Estratto della pagina:
□ □ □ □ □

Sosta per pranzo (anticipatissimo h 11 30) a O’Empalme, a 4 km dall’arrivo per intenderci! Ci serve una giovane famiglia, il bimbo con la maglia del Barca. Tortilla panino e cerveza galiziana è il nostro pasto, mentre mi aggancio alla wifi e rispondo a qualche messaggio.
I miei compagni di viaggio conosciuti per caso sono fantastici: la veracità emiliana con la saggezza campana, un mix perfetto e inatteso. Io ci metto del mio. Come sempre prima di scoprire la mia età mi davano 25 anni. Ridiamo e scherziamo, sembra di conoscerci una vita.
Riprende il cammino, prendo appunti e i chilometri passano quasi senza pensarci. Il mojon segna 20 a Santiago, pensi subito a Cagliari-Monastir, resto un po’ da solo e cammino per i fatti miei, immerso nel bosco degli eucalipti che non fanno passare i raggi del sole.

Una grande salita ci porta a O’Pedrouzo dove la prima immagine della civiltà ritrovata è un campo da calcio!

□ □ □ □ □

Estratto dei dati:
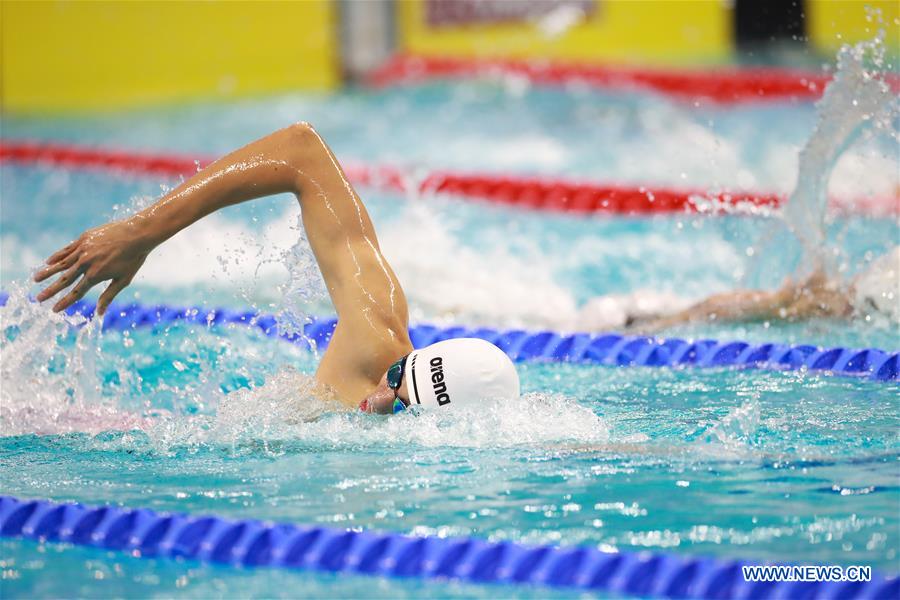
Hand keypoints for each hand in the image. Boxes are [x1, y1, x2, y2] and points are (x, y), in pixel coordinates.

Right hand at [33, 219, 152, 314]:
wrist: (137, 234)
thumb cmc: (133, 259)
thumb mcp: (123, 280)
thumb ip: (109, 295)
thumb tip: (99, 313)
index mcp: (95, 275)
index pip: (76, 292)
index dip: (64, 302)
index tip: (54, 310)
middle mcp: (86, 263)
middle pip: (64, 279)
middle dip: (50, 290)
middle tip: (38, 299)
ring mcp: (83, 250)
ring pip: (61, 263)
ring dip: (47, 272)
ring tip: (35, 279)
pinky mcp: (83, 239)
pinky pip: (66, 249)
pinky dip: (57, 256)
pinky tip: (48, 261)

□ □ □ □ □

Esercizio: Ricopia per intero il racconto della tappa verso Santiago, senza cambiare nulla.

Risposta scritta:
Sosta per pranzo (anticipatissimo h 11 30) a O’Empalme, a 4 km dall’arrivo per intenderci! Ci serve una giovane famiglia, il bimbo con la maglia del Barca. Tortilla panino e cerveza galiziana è il nostro pasto, mentre mi aggancio alla wifi e rispondo a qualche messaggio.
I miei compagni di viaggio conosciuti per caso sono fantastici: la veracità emiliana con la saggezza campana, un mix perfetto e inatteso. Io ci metto del mio. Come sempre prima di scoprire la mia età mi davano 25 anni. Ridiamo e scherziamo, sembra di conoscerci una vita.
Riprende il cammino, prendo appunti e i chilometri passano quasi senza pensarci. Il mojon segna 20 a Santiago, pensi subito a Cagliari-Monastir, resto un po’ da solo e cammino per i fatti miei, immerso nel bosco degli eucalipti che non fanno passare i raggi del sole.

Una grande salita ci porta a O’Pedrouzo dove la prima immagine della civiltà ritrovata è un campo da calcio!